All Solus IRC channels have been retired, except for #solus
, which remains solely
to direct people to Matrix.
Releasing Solus 4.4
The 4.4 ISOs were released at the beginning of July. Thanks to all our OpenCollective backers for testing the pre-release images. If you haven’t heard about it and would like to learn more, check out our release blog post here and catch up on all the awesome stuff that went into it!
Next Steps
Phabricator to GitHub migration
The Solus dev tracker, where all our package repositories, development tasks, and reported issues live, is currently run by software called Phabricator. We have decided to migrate these services to GitHub. There are several reasons why we decided to make this change:
- GitHub provides a better team experience, especially for reviewers and admins.
- GitHub has a greater mindshare among developers around the world.
- GitHub provides good APIs, opening the door to more tooling improvements.
- Solus will no longer need to pay for the infrastructure required to run the development tracker.
- The future of Phabricator as a project is uncertain as the historical upstream is not undergoing development. The open source fork “Phorge”, while doing fantastic work associated with maintenance, is not actively focusing on new features that would positively impact the developer experience of the Solus project.
This change should be mostly transparent to users, but will be a big change for our volunteers who contribute to packaging. For our users, the place to report issues and request packages will change. Work is just beginning here, we will share more in the future.
Solus 4.5
The next milestone for Solus staff is the 4.5 ISO, which we have tentatively planned for release towards the beginning of Q4. We have a list of updates and features we want to bring to the release, which you can see here.
The Bridge to Solus V
We are still very much in the planning and experimentation phase for the eventual rebase of Solus on Serpent OS tooling. That said, real work is being done right now to move us towards our goals. Ikey and Joey have been working away on technology that encapsulates the legacy Python2-based eopkg tooling, enabling us to write a DLang-based PackageKit plugin for eopkg.
This plugin has some features we are excited about:
- It’s ecosystem friendly: Enables us to use already established software centers that already have excellent flatpak integration, such as KDE Discover and GNOME Software.
- It’s efficient: The design is memory efficient and prevents memory leakage.
- It’s fast: Frustratingly slow Python db queries are avoided by generating a secondary database that is cached in memory and accessible from DLang, thereby significantly improving search performance.
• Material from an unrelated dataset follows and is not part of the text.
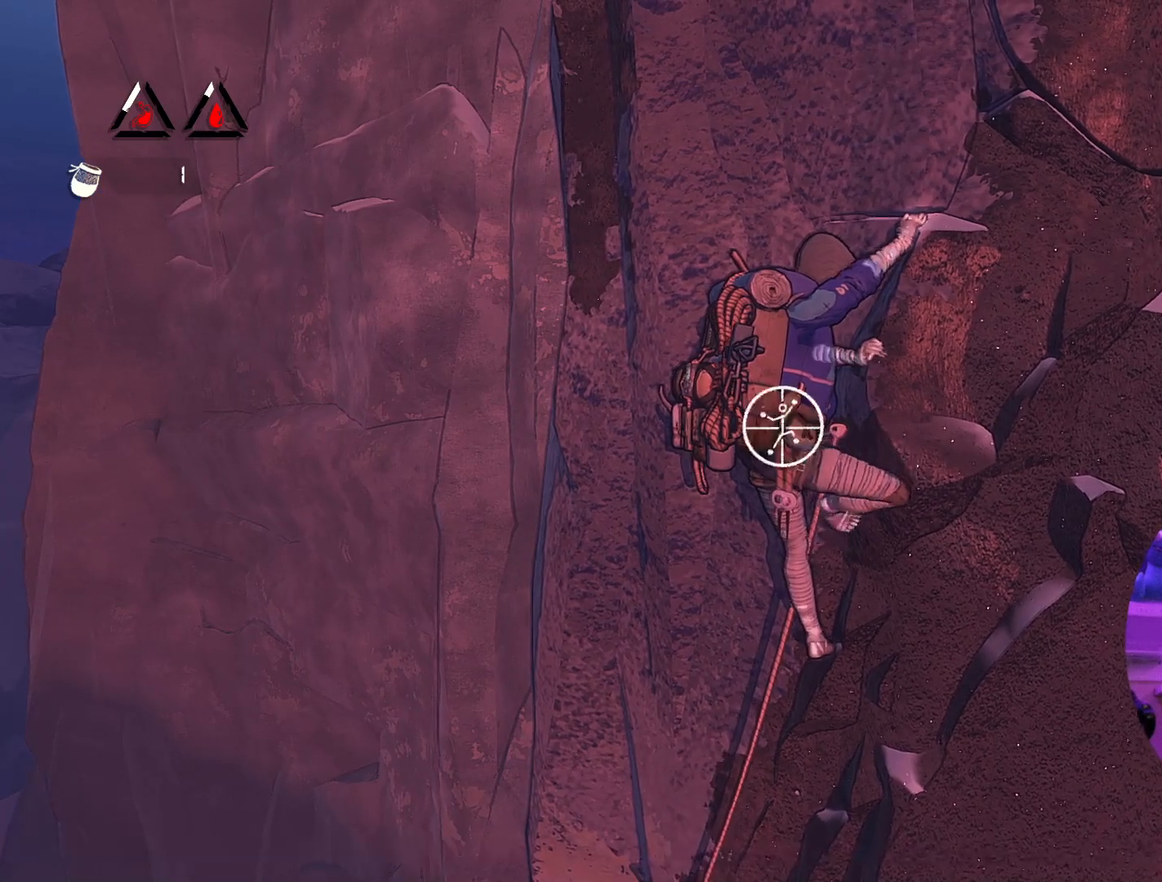
{"buttons": ["R1"], "left_stick": "center", "right_stick": "center", "events": []}
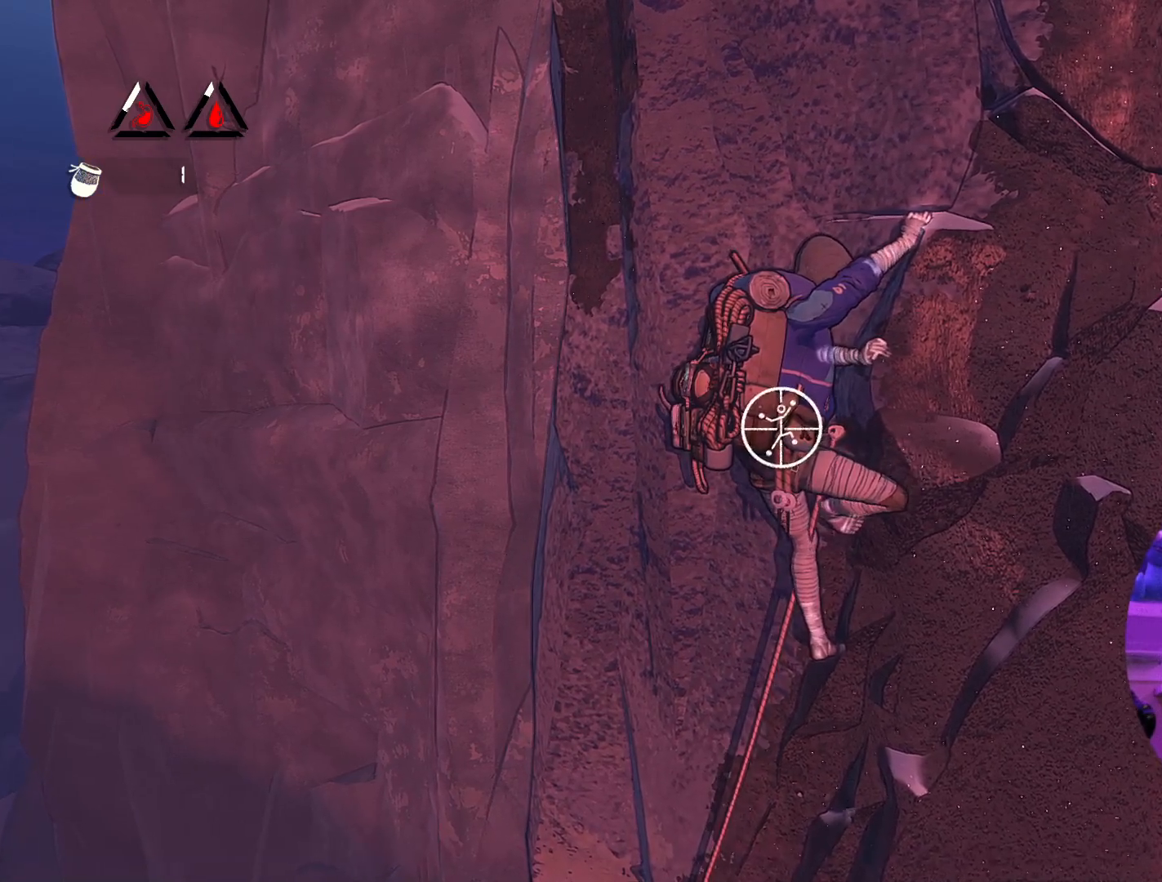
{"buttons": ["R1"], "left_stick": "center", "right_stick": "right", "events": [[233, "right_stick", "right"]]}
- It’s future-proof: With this plugin in-hand, we begin our efforts of adapting it to existing and upcoming Serpent DLang tooling, making the transition for our users even smoother.
Closing Thoughts
Solus continues to exist solely (heh) because a wide group of people, scattered all over the globe, are willing to contribute to the project, and build a community excited about our future. We are incredibly grateful for the continued support of all of you fine folks in the community and those of you that have financially contributed through our OpenCollective. All of this wouldn’t be possible without you. Thanks everyone! We look forward to continuing on this journey together, and we hope you’ll join us for the adventure.